■ SUPPLIED MATERIAL ■

--

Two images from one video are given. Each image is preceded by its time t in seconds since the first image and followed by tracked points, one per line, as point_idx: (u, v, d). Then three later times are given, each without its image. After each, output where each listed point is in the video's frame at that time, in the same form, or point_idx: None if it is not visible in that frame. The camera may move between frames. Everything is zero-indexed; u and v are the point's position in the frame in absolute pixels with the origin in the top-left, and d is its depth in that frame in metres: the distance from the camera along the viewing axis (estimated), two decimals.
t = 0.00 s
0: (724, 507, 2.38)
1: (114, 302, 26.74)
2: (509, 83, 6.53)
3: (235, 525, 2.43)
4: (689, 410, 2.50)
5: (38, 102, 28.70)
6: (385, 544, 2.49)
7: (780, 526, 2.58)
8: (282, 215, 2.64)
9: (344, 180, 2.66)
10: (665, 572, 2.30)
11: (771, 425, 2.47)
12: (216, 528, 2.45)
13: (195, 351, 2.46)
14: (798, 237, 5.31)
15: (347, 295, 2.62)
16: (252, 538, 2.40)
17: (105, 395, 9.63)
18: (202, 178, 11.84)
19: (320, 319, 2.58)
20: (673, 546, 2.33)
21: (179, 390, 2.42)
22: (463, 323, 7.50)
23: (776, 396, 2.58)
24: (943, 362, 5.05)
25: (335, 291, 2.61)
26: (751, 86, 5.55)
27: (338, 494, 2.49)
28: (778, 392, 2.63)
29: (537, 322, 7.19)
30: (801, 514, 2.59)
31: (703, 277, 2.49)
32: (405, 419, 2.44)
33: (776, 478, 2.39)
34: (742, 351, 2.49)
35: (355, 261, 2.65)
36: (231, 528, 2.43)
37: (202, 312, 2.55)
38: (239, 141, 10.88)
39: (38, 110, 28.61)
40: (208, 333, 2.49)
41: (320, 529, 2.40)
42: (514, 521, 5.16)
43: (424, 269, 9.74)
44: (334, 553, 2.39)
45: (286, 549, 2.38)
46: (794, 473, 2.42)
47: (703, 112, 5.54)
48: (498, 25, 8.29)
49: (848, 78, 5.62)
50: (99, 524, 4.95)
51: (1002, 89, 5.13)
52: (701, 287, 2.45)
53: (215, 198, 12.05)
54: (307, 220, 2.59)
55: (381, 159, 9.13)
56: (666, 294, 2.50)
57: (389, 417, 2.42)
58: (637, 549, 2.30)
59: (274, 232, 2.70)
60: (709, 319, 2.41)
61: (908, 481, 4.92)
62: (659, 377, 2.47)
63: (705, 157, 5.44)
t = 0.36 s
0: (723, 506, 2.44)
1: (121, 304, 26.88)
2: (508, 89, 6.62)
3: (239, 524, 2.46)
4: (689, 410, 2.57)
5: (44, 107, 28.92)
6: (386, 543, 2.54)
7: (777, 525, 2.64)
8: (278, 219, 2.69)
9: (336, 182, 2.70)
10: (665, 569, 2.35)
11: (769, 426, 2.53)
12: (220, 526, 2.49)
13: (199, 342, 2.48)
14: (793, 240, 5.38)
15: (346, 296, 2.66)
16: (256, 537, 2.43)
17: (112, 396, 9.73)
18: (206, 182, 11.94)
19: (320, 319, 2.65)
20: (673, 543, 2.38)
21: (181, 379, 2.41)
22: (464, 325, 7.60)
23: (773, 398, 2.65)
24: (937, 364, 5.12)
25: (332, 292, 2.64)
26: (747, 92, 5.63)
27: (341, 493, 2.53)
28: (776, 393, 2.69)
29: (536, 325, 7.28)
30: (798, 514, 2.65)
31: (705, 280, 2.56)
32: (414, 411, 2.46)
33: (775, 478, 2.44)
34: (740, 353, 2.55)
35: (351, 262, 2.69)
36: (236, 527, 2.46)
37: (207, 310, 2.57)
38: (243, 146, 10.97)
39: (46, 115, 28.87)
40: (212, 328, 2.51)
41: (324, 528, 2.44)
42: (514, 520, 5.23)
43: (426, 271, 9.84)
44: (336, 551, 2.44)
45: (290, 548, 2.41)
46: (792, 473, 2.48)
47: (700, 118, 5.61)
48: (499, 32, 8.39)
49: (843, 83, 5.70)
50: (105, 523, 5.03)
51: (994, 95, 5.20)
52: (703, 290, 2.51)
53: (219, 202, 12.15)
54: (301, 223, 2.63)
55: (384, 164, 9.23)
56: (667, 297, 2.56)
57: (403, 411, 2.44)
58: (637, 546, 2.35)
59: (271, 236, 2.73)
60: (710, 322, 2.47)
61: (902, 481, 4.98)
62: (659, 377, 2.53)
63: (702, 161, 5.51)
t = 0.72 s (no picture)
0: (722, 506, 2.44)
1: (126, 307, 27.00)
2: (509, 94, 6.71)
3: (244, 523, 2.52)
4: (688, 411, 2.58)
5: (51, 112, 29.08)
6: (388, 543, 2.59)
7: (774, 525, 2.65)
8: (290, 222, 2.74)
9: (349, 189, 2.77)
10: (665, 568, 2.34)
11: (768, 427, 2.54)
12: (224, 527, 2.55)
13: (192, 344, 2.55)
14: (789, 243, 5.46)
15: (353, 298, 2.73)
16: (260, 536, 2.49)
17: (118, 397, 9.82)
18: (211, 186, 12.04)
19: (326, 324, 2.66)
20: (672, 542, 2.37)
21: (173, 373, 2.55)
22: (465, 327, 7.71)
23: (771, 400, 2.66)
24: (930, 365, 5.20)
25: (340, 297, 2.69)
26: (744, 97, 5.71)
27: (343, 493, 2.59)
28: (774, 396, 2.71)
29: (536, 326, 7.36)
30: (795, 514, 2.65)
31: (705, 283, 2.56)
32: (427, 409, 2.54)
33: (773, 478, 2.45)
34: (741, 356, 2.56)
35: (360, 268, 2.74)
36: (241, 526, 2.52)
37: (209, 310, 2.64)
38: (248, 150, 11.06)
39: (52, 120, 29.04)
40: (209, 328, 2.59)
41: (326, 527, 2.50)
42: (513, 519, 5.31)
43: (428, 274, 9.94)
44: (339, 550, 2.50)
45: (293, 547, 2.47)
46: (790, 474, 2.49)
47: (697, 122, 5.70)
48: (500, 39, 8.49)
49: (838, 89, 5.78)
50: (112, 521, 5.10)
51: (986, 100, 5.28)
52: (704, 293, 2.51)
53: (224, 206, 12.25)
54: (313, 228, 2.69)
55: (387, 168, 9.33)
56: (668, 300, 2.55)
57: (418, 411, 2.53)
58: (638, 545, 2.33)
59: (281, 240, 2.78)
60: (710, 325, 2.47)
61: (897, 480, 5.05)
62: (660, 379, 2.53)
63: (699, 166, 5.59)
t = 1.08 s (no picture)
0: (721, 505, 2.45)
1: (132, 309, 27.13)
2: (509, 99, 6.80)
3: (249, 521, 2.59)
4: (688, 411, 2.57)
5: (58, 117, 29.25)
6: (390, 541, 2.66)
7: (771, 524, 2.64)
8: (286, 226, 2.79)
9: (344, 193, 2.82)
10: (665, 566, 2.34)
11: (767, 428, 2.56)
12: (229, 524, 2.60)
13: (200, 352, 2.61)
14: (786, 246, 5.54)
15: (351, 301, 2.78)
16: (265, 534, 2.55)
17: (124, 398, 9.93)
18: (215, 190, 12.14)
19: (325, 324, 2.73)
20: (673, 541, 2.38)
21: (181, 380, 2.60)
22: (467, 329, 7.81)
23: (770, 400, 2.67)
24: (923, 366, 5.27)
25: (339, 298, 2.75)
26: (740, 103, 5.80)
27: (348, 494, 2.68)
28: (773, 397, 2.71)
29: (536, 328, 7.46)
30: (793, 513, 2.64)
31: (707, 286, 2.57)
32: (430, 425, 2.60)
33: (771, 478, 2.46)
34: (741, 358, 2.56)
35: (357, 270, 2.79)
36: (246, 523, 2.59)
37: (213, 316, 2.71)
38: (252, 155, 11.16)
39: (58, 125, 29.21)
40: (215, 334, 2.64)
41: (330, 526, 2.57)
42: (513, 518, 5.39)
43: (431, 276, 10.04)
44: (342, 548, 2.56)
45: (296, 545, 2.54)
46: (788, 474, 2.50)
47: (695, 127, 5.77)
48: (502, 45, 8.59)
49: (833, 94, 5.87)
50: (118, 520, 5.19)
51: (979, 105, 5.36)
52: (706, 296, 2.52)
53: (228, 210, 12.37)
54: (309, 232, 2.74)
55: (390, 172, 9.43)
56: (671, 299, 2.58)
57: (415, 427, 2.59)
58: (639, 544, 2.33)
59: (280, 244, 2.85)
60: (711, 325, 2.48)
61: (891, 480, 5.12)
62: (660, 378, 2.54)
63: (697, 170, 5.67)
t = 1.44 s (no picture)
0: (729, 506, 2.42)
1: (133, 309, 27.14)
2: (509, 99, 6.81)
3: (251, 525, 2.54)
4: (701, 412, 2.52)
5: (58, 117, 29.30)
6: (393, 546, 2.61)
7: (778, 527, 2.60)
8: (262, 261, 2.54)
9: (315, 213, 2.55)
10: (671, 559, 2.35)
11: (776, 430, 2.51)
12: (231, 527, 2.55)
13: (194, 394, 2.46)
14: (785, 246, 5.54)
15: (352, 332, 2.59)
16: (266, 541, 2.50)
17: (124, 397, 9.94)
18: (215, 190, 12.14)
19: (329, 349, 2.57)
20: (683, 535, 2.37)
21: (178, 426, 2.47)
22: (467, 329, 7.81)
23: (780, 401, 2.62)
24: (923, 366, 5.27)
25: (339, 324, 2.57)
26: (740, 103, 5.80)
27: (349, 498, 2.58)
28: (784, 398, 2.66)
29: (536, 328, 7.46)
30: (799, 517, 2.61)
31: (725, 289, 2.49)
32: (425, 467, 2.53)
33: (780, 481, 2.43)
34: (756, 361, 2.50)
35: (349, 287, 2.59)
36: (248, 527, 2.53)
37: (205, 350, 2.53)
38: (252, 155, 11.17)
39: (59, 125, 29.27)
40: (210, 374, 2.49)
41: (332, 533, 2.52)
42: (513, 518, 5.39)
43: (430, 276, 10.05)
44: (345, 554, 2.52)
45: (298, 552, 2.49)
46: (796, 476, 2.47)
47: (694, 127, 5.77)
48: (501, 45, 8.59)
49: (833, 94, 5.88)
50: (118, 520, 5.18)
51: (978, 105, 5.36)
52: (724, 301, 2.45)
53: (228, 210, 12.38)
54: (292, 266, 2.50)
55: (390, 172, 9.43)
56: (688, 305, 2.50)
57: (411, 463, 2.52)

--

■ TASK INSTRUCTIONS ■
Take the lines from the first line of the listing up to and including the line with "17: (105, 395, 9.63)" and give them again exactly.

■ EXERCISE OUTPUT ■
Two images from one video are given. Each image is preceded by its time t in seconds since the first image and followed by tracked points, one per line, as point_idx: (u, v, d). Then three later times are given, each without its image. After each, output where each listed point is in the video's frame at that time, in the same form, or point_idx: None if it is not visible in that frame. The camera may move between frames. Everything is zero-indexed; u and v are the point's position in the frame in absolute pixels with the origin in the top-left, and d is its depth in that frame in metres: the distance from the camera along the viewing axis (estimated), two decimals.
t = 0.00 s
0: (724, 507, 2.38)
1: (114, 302, 26.74)
2: (509, 83, 6.53)
3: (235, 525, 2.43)
4: (689, 410, 2.50)
5: (38, 102, 28.70)
6: (385, 544, 2.49)
7: (780, 526, 2.58)
8: (282, 215, 2.64)
9: (344, 180, 2.66)
10: (665, 572, 2.30)
11: (771, 425, 2.47)
12: (216, 528, 2.45)
13: (195, 351, 2.46)
14: (798, 237, 5.31)
15: (347, 295, 2.62)
16: (252, 538, 2.40)
17: (105, 395, 9.63)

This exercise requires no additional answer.